* [FRAGMENTO PROPORCIONADO]:
»»

El Brexit ha provocado un cambio político en el Ulster. La alianza tradicional de los unionistas con los conservadores ingleses les ha jugado una mala pasada. El Protocolo del Brexit, con la frontera entre la isla grande y la isla irlandesa en medio del mar y unos aranceles especiales, ha generado mucha inseguridad —y sobre todo miedo— entre los partidos protestantes que normalmente han dominado la precaria autonomía de Irlanda del Norte. El abandono definitivo de la violencia por parte del IRA, lo que no significa que haya habido reconciliación entre unos y otros, ha encumbrado en lo alto del Sinn Féin a un grupo de mujeres que ha demostrado tener una gran determinación y cintura. El Sinn Féin está a punto de convertirse en el primer partido de la República. Ahora ya lo es en el Ulster. A pesar de la victoria, la complejidad de los acuerdos de Paz de 1998, que da derecho de veto a las dos partes, puede provocar que esta victoria histórica de los republicanos no sirva momentáneamente para nada. Tal vez los republicanos no podrán investir a Michelle O’Neill como ministra principal, pero la reunificación de la isla está cada día más cerca. 

3. El nuevo ciclo independentista en Cataluña. La mala digestión de la derrota de 2017, que es difícil de asimilar porque se acompañó de dolor, represión, exilio y peleas entre los independentistas, no deja ver el bosque. El nihilismo se ha apoderado de algunos sectores independentistas de tal manera que da grima constatarlo. En Cataluña la división es marca de la casa. Nyerros y cadells, chabacanosjocfloralescos, catalanistas y unionistas, nos hemos peleado a pedir de boca desde tiempos inmemoriales. En la época contemporánea, las luchas sociales se han entremezclado con la lucha nacional y convirtieron Cataluña en una olla a presión a punto de reventar. Las tensiones revolucionarias, la represión del estado y la incapacidad de las clases dirigentes de tener un proyecto para Cataluña que respondiera al espíritu de catalanidad, que abandonaron a manos de las clases populares, ha convertido Cataluña en una nación a medio cocer. Suerte ha habido de la gente normal y corriente, porque si hubiera tenido que depender de estas élites, ya haría tiempo que habríamos perdido la lengua, que es el nervio de la nación.

««

[Datos recopilados]
»»

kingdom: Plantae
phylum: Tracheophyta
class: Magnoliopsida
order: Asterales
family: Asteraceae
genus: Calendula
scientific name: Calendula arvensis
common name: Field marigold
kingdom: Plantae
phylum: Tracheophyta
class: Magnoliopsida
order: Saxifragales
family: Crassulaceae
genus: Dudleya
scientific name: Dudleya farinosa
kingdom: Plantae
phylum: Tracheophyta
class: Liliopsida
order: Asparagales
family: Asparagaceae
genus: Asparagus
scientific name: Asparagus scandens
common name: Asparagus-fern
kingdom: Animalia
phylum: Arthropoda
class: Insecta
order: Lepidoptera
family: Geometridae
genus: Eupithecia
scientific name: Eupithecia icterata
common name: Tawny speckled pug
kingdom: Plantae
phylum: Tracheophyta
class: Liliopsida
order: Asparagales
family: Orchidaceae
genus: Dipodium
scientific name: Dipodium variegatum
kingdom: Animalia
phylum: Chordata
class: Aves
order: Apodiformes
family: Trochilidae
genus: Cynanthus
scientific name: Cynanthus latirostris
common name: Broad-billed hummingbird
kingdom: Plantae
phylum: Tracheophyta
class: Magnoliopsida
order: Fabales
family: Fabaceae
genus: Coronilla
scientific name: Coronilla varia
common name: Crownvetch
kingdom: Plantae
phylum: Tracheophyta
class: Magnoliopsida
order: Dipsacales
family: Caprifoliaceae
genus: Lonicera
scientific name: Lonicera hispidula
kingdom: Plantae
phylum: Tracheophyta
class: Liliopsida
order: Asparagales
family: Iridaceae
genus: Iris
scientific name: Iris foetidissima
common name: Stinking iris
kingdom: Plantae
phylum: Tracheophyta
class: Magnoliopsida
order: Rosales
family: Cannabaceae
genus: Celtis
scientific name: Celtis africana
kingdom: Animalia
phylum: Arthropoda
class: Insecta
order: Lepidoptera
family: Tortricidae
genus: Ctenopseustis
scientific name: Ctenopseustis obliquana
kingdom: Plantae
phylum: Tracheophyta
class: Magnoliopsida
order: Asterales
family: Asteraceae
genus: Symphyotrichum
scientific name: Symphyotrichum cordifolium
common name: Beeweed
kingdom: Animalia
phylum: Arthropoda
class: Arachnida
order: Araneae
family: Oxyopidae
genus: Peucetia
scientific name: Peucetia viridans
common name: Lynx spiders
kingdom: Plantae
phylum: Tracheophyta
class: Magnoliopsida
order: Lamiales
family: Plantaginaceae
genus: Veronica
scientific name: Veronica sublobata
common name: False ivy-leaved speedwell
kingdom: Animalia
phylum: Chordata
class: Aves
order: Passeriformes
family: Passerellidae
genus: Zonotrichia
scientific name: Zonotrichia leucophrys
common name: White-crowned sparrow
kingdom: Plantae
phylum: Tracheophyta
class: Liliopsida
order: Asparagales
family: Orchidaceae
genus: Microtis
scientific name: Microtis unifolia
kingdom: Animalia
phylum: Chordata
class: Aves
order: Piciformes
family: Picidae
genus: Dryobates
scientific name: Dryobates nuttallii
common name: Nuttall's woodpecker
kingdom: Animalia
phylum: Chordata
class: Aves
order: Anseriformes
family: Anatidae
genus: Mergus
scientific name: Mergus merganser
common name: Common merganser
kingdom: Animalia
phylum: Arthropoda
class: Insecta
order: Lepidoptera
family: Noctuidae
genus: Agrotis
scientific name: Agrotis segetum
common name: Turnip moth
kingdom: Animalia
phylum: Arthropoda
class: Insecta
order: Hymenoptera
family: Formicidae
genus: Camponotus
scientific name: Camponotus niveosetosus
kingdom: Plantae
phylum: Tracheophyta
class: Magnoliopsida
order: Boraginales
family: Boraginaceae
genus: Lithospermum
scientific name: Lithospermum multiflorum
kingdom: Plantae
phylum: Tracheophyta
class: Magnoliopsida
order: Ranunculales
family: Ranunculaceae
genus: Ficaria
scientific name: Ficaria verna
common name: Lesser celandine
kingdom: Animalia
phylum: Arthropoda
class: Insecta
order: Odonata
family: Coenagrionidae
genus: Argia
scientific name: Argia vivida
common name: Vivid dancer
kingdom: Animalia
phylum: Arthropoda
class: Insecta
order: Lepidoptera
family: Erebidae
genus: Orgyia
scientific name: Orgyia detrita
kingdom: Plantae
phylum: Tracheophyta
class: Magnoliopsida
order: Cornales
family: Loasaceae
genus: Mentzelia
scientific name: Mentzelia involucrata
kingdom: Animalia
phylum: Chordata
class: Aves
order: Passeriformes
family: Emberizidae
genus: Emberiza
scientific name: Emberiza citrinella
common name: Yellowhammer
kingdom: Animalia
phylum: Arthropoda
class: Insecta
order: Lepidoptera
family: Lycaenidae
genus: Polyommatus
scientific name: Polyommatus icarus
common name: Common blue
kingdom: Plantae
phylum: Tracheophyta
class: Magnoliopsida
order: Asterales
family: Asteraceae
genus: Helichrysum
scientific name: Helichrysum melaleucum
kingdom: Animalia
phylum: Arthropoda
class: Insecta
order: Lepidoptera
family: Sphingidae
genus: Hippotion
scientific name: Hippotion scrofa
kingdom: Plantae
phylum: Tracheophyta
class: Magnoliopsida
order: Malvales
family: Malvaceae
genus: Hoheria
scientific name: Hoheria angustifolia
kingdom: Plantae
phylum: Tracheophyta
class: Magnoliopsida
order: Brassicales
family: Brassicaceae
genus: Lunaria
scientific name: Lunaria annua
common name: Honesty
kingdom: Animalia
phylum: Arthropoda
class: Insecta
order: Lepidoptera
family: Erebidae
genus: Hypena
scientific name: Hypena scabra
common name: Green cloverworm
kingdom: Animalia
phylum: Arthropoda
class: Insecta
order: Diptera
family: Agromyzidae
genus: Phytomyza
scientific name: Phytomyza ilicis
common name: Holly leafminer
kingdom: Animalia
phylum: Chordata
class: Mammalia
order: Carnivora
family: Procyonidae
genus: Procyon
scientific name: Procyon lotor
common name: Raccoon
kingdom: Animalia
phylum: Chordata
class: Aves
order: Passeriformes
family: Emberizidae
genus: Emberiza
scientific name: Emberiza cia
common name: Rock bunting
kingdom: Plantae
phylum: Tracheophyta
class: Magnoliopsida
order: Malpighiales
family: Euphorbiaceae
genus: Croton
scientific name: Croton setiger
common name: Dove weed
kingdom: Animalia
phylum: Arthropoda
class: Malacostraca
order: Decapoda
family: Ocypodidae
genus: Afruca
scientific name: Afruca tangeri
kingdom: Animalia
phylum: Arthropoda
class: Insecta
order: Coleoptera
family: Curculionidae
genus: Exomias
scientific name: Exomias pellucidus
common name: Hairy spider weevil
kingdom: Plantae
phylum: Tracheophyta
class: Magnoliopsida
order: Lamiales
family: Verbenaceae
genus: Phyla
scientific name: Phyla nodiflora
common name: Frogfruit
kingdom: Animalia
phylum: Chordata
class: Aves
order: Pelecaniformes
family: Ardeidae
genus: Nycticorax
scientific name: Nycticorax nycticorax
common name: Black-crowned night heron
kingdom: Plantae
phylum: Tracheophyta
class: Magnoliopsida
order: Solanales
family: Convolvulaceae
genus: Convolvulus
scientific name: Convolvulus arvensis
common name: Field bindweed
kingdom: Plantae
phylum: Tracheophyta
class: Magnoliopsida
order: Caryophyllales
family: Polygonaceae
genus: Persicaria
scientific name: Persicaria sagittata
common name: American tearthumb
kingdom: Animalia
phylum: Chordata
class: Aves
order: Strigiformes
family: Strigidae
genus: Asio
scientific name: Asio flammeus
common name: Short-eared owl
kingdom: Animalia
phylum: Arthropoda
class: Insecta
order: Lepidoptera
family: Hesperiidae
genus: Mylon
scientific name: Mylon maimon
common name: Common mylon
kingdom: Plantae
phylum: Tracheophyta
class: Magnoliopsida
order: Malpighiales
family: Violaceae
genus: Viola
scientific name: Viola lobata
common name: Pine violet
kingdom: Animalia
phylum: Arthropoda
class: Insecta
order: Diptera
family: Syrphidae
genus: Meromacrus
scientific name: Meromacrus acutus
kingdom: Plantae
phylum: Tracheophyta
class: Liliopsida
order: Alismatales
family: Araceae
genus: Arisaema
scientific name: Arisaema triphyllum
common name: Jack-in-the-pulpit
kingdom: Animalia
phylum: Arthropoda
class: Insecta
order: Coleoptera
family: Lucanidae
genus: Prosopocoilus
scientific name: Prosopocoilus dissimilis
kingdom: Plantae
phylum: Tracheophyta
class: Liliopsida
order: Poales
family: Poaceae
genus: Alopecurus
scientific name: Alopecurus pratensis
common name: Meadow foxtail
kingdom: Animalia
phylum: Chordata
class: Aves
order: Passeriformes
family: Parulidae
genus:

««

* [QUÉ HACER]:
Responde brevemente a estas preguntas sobre el fragmento.
(a) ¿Qué partido es ya el primero en el Ulster?
(b) ¿De qué año son los acuerdos de Paz que dan derecho de veto a las dos partes?
(c) ¿Qué se describe como el nervio de la nación?

* [RESULTADO DEL EJERCICIO]:
(a) El Sinn Féin.
(b) De 1998.
(c) La lengua.